__Work to be completed__: Produce exactly the lines starting at the one containing "output [31:0] sum" and ending at the last line of the material, with nothing added.

__Provided information__:

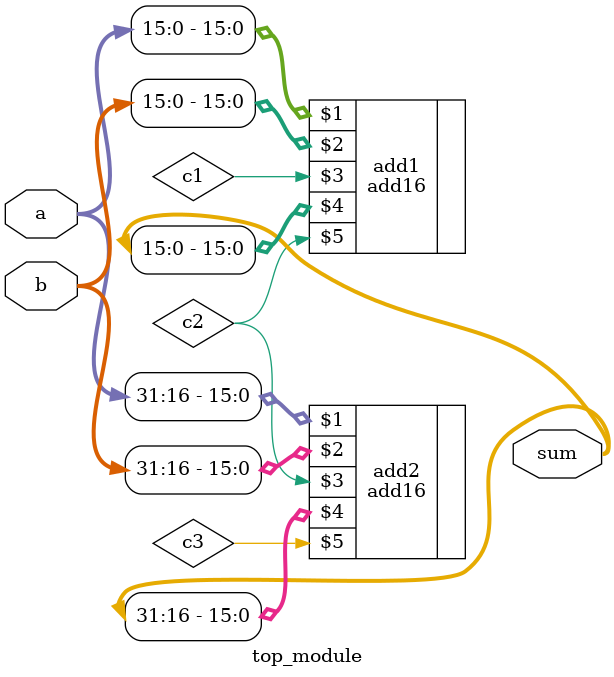
<source format=v>
module top_module(
    input [31:0] a,
    input [31:0] b,
    output [31:0] sum
);

    wire c1, c2, c3;
    add16 add1 (a[15:0], b[15:0], c1, sum[15:0], c2);
    add16 add2 (a[31:16], b[31:16], c2, sum[31:16], c3);
    
endmodule

</source>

__Response to this task__:
    output [31:0] sum
);

    wire c1, c2, c3;
    add16 add1 (a[15:0], b[15:0], c1, sum[15:0], c2);
    add16 add2 (a[31:16], b[31:16], c2, sum[31:16], c3);
    
endmodule

</source>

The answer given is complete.